Io credo che semplicemente in Nepal hai fatto del tuo meglio, cercando una tua fotografia, un tuo stile… che forse - da quel che leggo sul tuo dire di aver solo consumato fotografia - non hai ritrovato. E magari il lavoro che è uscito fuori è la tua visione del Nepal, ma non la tua interpretazione e reinterpretazione del Nepal.
Una reinterpretazione che invece ho visto nelle tue visioni metropolitane.
Ora, cosi, d’istinto mi verrebbe di pensare che tu nelle metropoli ci hai vissuto un bel po’, le hai assimilate, senza nemmeno pensare alla fotografia. Ed hai interpretato un aspetto di esse e le hai reinterpretate attraverso uno stile.
In Nepal e in India cosa non è andato?
Io credo che la risposta tu la conosca già, l’hai persino detta in questo topic. Forse non c’era un progetto. Quella parola che ben distingue il fotografo occasionale da chi respira di fotografia. E bada bene che non ho detto tra fotoamatore e professionista.

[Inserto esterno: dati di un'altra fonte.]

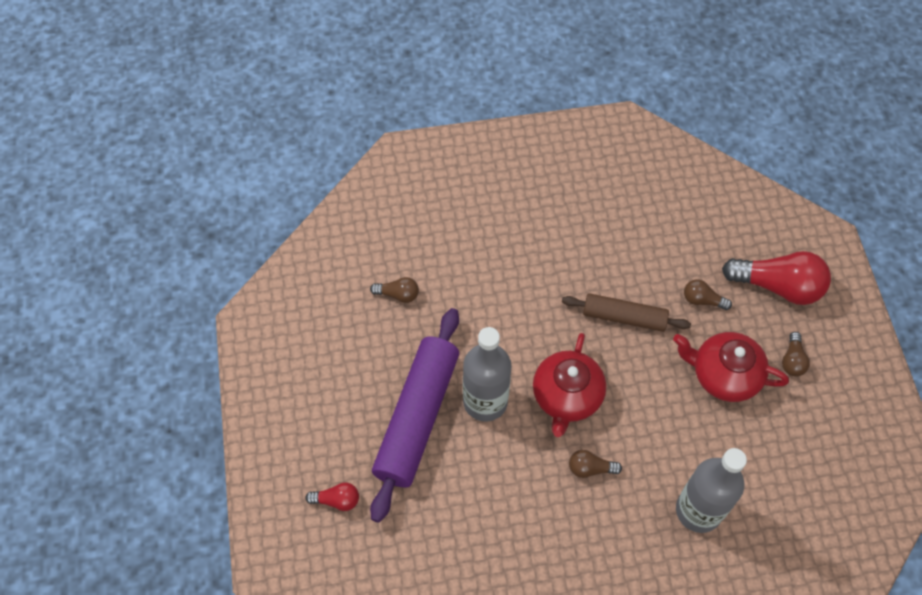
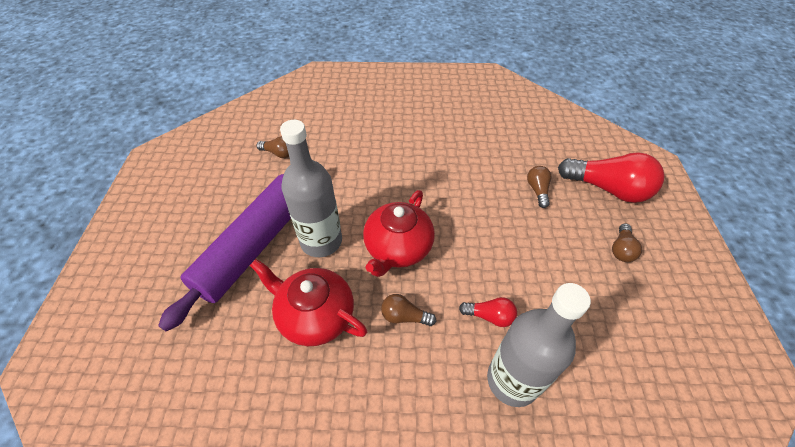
camera: 10 degrees right, 10 degrees down
(337, 500) = (147, 305): red light bulb -> red light bulb (489, 316)
(624, 317) = (465, 193): brown rolling pin -> none
(702, 300) = (537, 190): brown light bulb -> brown light bulb turned 60 degrees clockwise
(724, 375) = (552, 252): red teapot -> red teapot (315, 315)

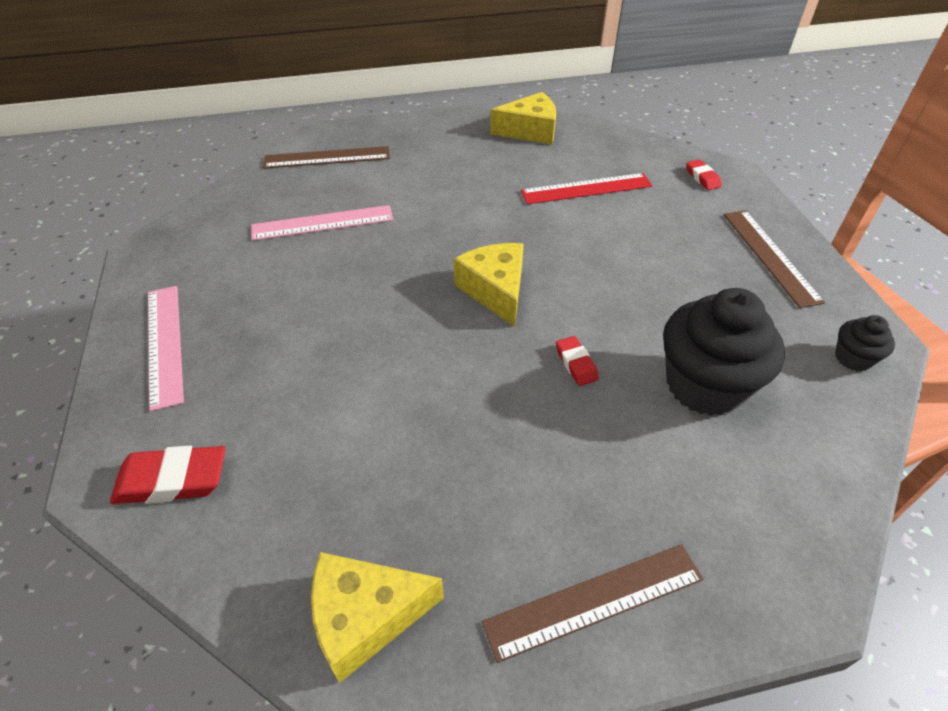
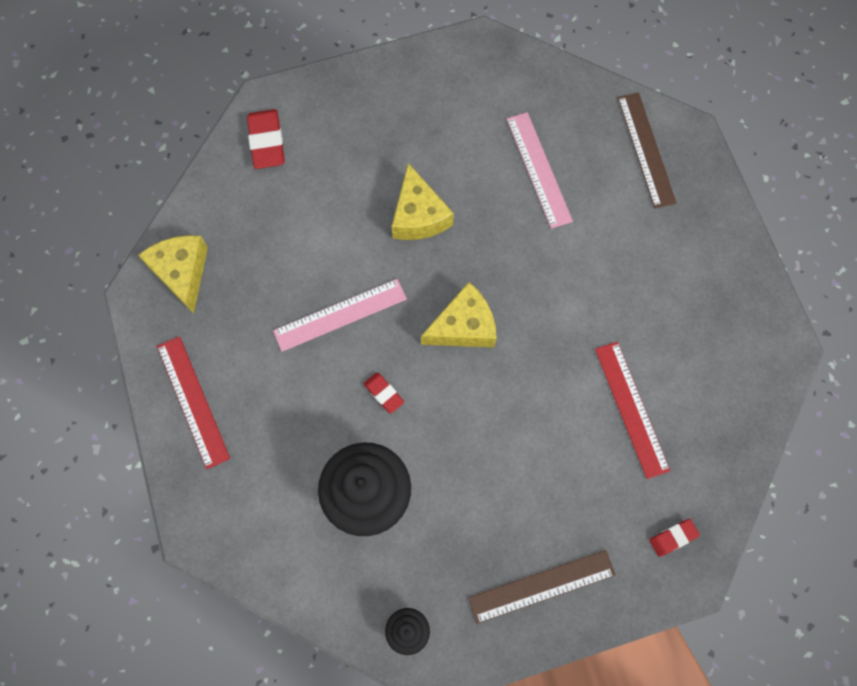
camera: 85 degrees right, 25 degrees up
(165, 344) = (381, 96): pink ruler -> pink ruler (340, 315)
(530, 131) = (738, 348): yellow cheese -> yellow cheese (418, 216)
(576, 364) = (383, 393): red eraser -> red eraser turned 75 degrees clockwise
(594, 600) = (193, 401): brown ruler -> red ruler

Ma la parola progetto anch’essa è equivocabile e soprattutto deve basarsi su un qualcosa che forse ti è mancato a livello personale nelle brevi esperienze in quei due paesi. Altrimenti le tue idee di progetto, a cui si può pensare da casa, una volta arrivati li… crollano in un pozzo di cliché stilistici ed estetici.
Non bisogna rincorrere uno stile, è meglio che siano le idee a rincorrere noi.

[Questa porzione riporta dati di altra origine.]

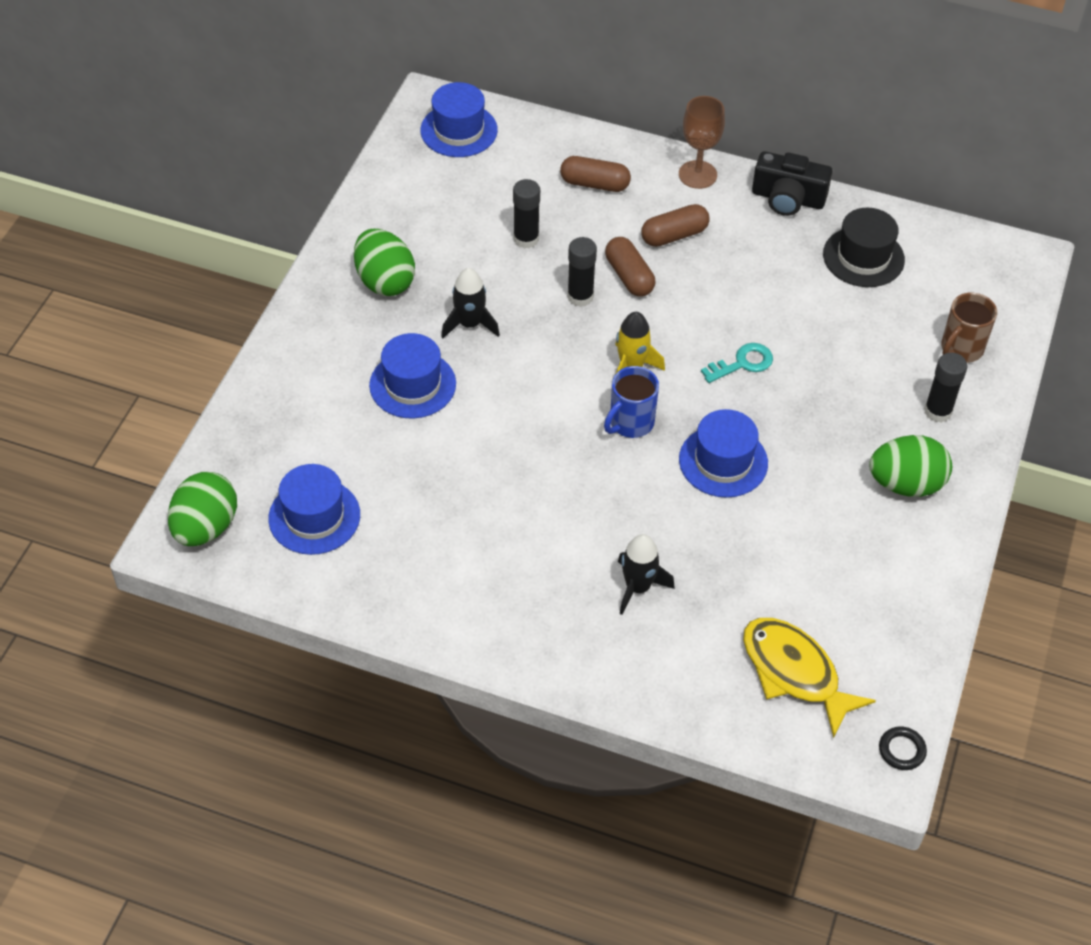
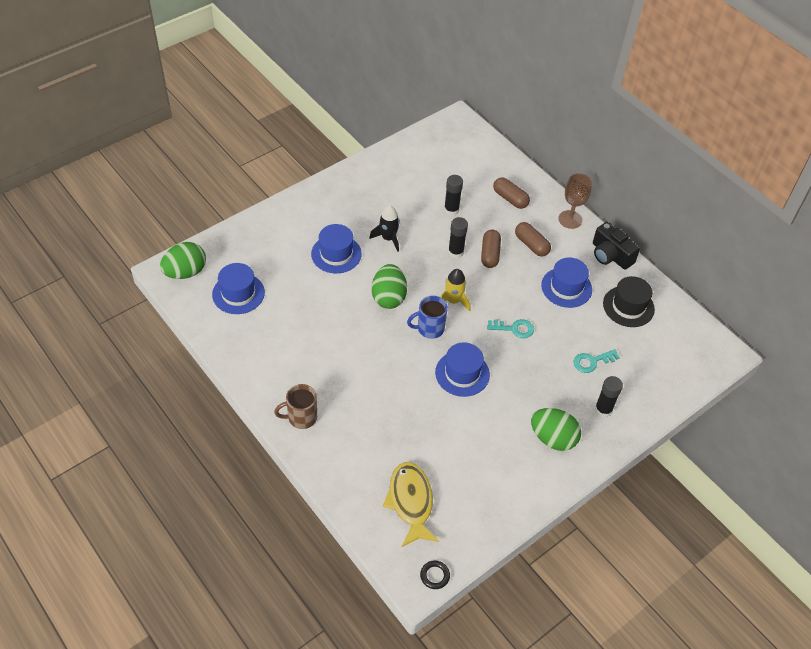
camera: 30 degrees right, 0 degrees up
(385, 281) = (363, 197): green egg -> green egg (388, 297)
(459, 130) = (461, 140): blue hat -> blue hat (566, 287)
(638, 587) = (365, 413): black rocket -> none
(674, 235) = (531, 245): brown capsule -> brown capsule turned 45 degrees clockwise
(875, 355) = (592, 361): none -> turquoise key
(961, 349) = (645, 383): brown mug -> brown mug (301, 417)

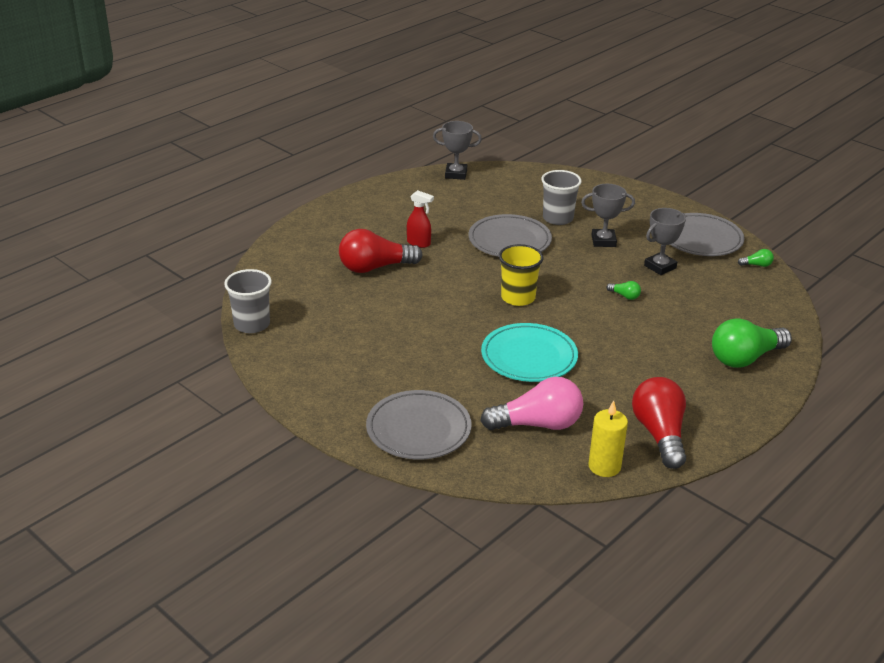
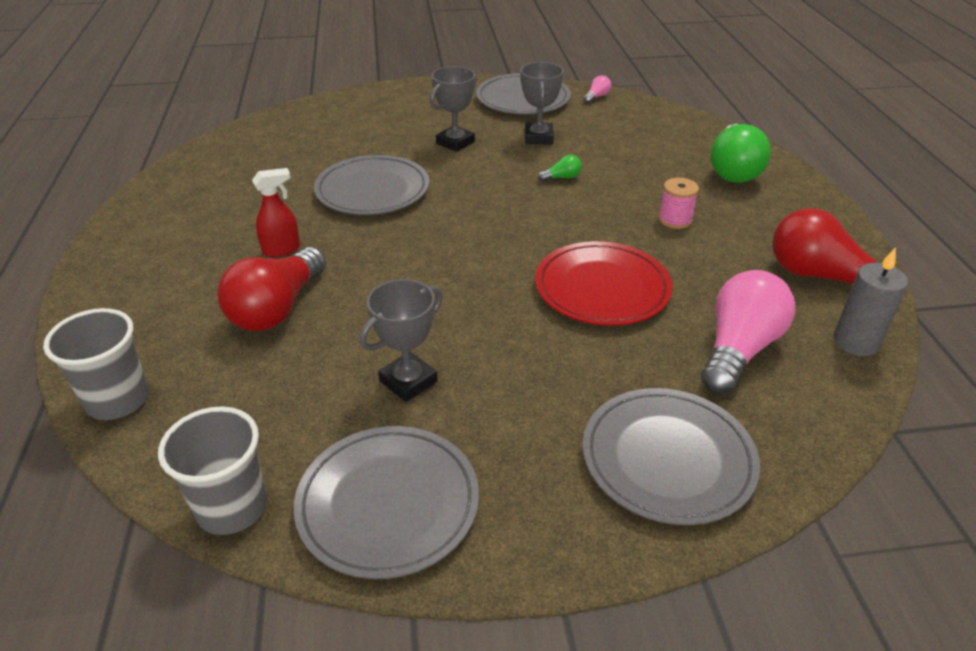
camera: 50 degrees left, 5 degrees up
(298, 361) = (388, 504): none -> grey plate
(456, 174) = (198, 158): grey trophy -> grey trophy (408, 381)
(518, 297) = (483, 238): yellow cup -> none
(529, 357) = (602, 288): turquoise plate -> red plate
(558, 218) = (379, 145): grey cup -> grey cup (118, 400)
(604, 466) = (855, 342): yellow candle -> grey candle
(641, 356) = (675, 220): none -> pink spool
(756, 265) = (597, 97): green light bulb -> pink light bulb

Alec Soth è un affermato fotografo Magnum. Potrei affiancarti tre libri suoi e non riconoscere che siano fatti dallo stesso autore.
Alex Webb - per esempio - ha un suo stile, ha una sua reinterpretazione della strada… ma poi? Così ci lascia dopo quel bellissimo “oooh”.

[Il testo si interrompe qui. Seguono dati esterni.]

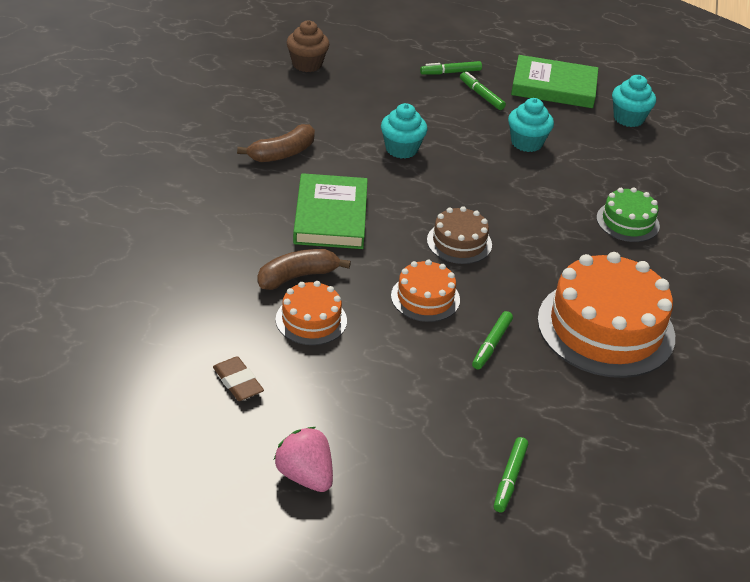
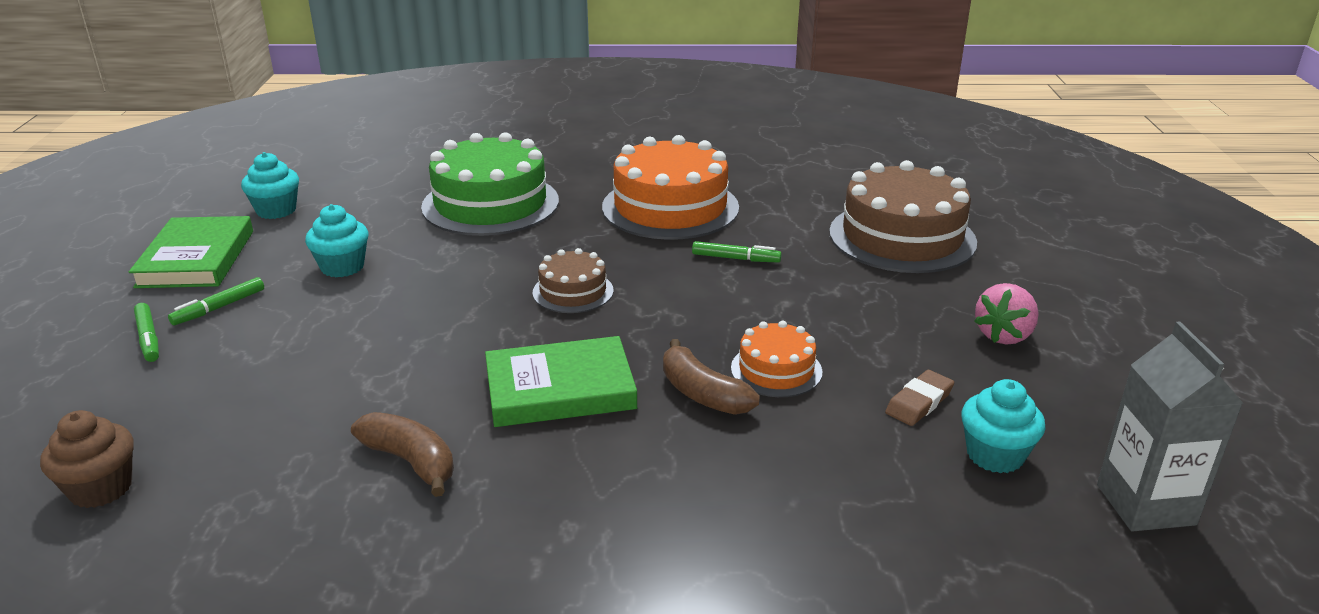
camera: 100 degrees left, 10 degrees down
(71, 453) = (1145, 504): none -> grey carton
(401, 149) = (375, 354): turquoise cupcake -> turquoise cupcake (995, 455)
(425, 298) = (686, 302): orange cake -> none
(509, 479) = (902, 237): green marker -> brown cake
(627, 222) = (490, 204): green cake -> green cake, size x1.96

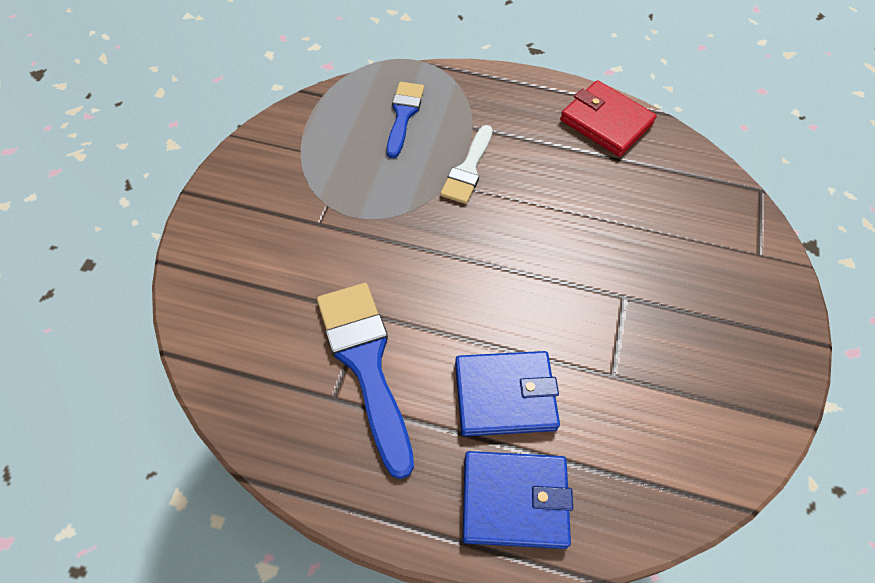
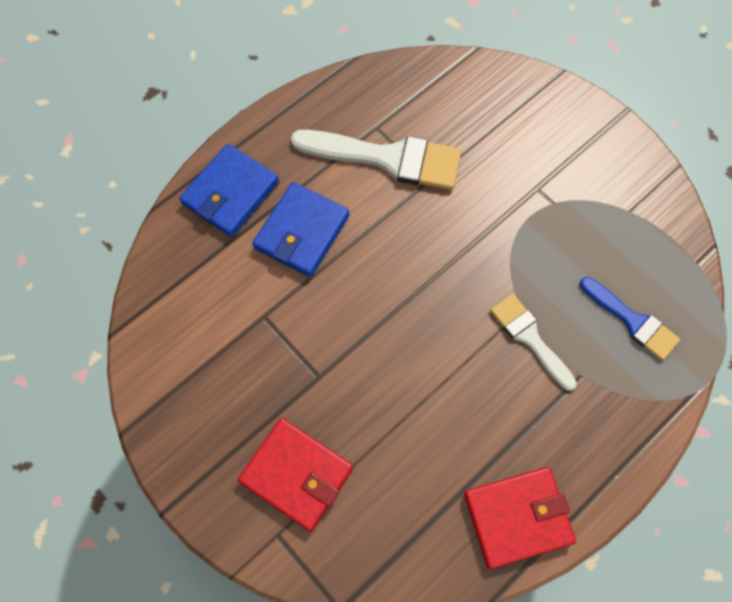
camera: 125 degrees right, 10 degrees up
(366, 364) = (387, 158): blue brush -> white brush
(709, 266) = (296, 475): none -> red wallet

Il Cake Design non per forza è un
![](https://www.acaf.it/new/components/com_fireboard/template/default/images/italian/emoticons/icon_sad.gif)
pasticcere. Resti estasiato dell’estetica della torta. Ma io ho fame.
Rivedere ogni volta certi libri mi sazia, altri invece mi fanno fare solo “oooh” la prima volta.
Steve McCurry è un fotografo che si sa, piace ormai più ai fotoamatori che ai professionisti. Anzi: più al fotografo occasionale che a quello che respira di fotografia. Perché in fondo non è che un maestro tecnico ed estetico della fotografia di viaggio. Ma basterebbe un rigo per scrivere le didascalie delle sue foto. Perché sono foto che si risolvono all’interno del frame.
Quando poi dici che tu sei stanco solo di divertirti e consumare… beh, ben venga!
Ha ragione Emanuele quando dici che rischi di restare imbrogliato nella matassa a furia di trovare la tua via. Ma non per questo devi dimenticare dell’Alberto teorico quando vai a scattare.
Perché altrimenti ti imbrogli ancora di più, perché una volta finito l’entusiasmo post-foto, torni ad essere l’Alberto razionale che sei critico con te stesso.
Allora, magari prova nuova strategia nei progetti. E non intendo luci, composizioni, stili, colori, e tutte quelle belle decorazioni da cake design.
Prova a pensare a nuove ricette con cui prepare il Pan di Spagna e la crema.
E a quelle ci devi pensare a casa, in treno, durante un tè, penna in mano, i progetti per me iniziano sulla carta, e vanno li sviluppati per tempo, insieme ai primi approcci fisici, senza nemmeno far foto.
C’è un po’ di Jordi in questo. Ma non lasciamoci cullare troppo da tesi romantiche alla Bazan.
Naturalmente è solo il mio punto di vista, il modo in cui nell’ultimo anno sto cominciando a vedere la fotografia. Ma credo sia importante che ognuno definisca la dimensione a cui si vuole adeguare e cimentare. Il tutto viene di conseguenza.
Senza dubbio la tua fotografia del Nepal è una fotografia che ad una dimensione va più che bene, ma secondo me la tua voglia di fare, il tuo carattere, come dimostrato dalle esperienze universitarie, sono tali che non ti basta. E giustamente sei critico con te stesso, sentendoti solo di aver consumato senza produrre.
Unico consiglio che mi sento di dare da chi si approccia solo adesso ad una formazione fotografica: meno paranoie si, ma non abbandonare quello in cui teoricamente credi. Non puoi prendere in giro te stesso se credi in qualcosa.
Tanto da te stesso non ci scappi. Rilassati, e col tempo lavora all’anello di giuntura tra la tua pratica e la tua teoria.
ps: meno workshop, più festival di fotografia (ti aspetto a Fotoleggendo a Giugno?)